Exercício escrito —
Pode repetir, palavra por palavra, tudo o que vai desde "Diversos trabalhos da" até "volatilidade dos preços das commodities." no texto sobre os preços das commodities?

━━━ Trecho do documento ━━━

A particularidade do auge do ciclo recente, após 2003, é que nele se observa também um substancial aumento e volatilidade nos preços das commodities. Com o mesmo padrão dos fluxos de capitais, esses preços sobem continuadamente desde essa data, sofrendo uma brusca queda em 2009, mas já ultrapassando o pico anterior após o primeiro trimestre de 2011. O essencial a destacar é que a simultaneidade entre os dois movimentos cria uma situação peculiar, de duplo choque, com determinantes semelhantes, exacerbando as suas implicações e as dificuldades em lidar com seus movimentos.
Atribuir ao ciclo de preços de commodities, as mesmas causas dos fluxos de capitais parece, à primeira vista, uma impropriedade. Isto porque a elevação desses preços está bastante associada ao ciclo forte e continuado de crescimento dos países asiáticos, em particular da China e da Índia, e às características da produção desses bens. Todavia, o argumento não desconhece esses importantes impulsos para o aumento dos preços, mas ressalta o caráter especulativo implícito tanto na magnitude da sua variação como também na sua volatilidade.
Diversos trabalhos da UNCTAD têm procurado caracterizar a relevância dos processos especulativos na formação dos preços das commodities. O aspecto mais saliente é a crescente dominância dos mercados de derivativos – futuros e opções - e dos investidores financeiros, na determinação dos preços nesses mercados que se transmitem por arbitragem para os mercados à vista. A presença maciça desses especuladores, para os quais as commodities passam a constituir parte relevante de seus portfólios, termina por conectar os mercados desses bens ao comportamento de variáveis-chave com a taxa de juros de curto prazo, conformando uma operação de carry trade. O baixo patamar da taxa de juros e as expectativas de sua preservação, decorrentes da política monetária americana, têm estimulado as operações de especulação, o overshooting, e a volatilidade dos preços das commodities.

━━━ Entradas fornecidas ━━━

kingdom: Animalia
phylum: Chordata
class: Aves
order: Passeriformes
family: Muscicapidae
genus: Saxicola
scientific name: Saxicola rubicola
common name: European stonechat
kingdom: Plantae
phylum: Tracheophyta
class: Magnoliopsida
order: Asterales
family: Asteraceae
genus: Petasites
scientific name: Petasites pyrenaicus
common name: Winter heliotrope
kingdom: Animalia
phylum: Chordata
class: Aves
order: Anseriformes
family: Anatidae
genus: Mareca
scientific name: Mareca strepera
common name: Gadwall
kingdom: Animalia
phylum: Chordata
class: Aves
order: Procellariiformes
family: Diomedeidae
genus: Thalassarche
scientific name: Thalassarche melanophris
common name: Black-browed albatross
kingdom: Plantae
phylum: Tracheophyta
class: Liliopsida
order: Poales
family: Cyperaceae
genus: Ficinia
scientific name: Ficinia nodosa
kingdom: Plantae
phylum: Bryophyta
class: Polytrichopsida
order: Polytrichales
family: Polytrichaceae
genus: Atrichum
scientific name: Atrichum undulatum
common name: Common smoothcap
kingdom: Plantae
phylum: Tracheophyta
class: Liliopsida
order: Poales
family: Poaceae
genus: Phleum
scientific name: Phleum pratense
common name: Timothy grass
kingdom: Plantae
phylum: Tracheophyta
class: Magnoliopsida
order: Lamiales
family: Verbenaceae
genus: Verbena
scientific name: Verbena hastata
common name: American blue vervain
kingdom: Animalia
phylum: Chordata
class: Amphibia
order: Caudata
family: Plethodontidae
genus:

━━━

Resposta à tarefa —
Diversos trabalhos da UNCTAD têm procurado caracterizar a relevância dos processos especulativos na formação dos preços das commodities. O aspecto mais saliente é a crescente dominância dos mercados de derivativos – futuros e opções - e dos investidores financeiros, na determinação dos preços nesses mercados que se transmitem por arbitragem para os mercados à vista. A presença maciça desses especuladores, para os quais as commodities passam a constituir parte relevante de seus portfólios, termina por conectar os mercados desses bens ao comportamento de variáveis-chave com a taxa de juros de curto prazo, conformando uma operação de carry trade. O baixo patamar da taxa de juros e as expectativas de sua preservação, decorrentes da política monetária americana, têm estimulado as operações de especulação, o overshooting, e a volatilidade dos preços das commodities.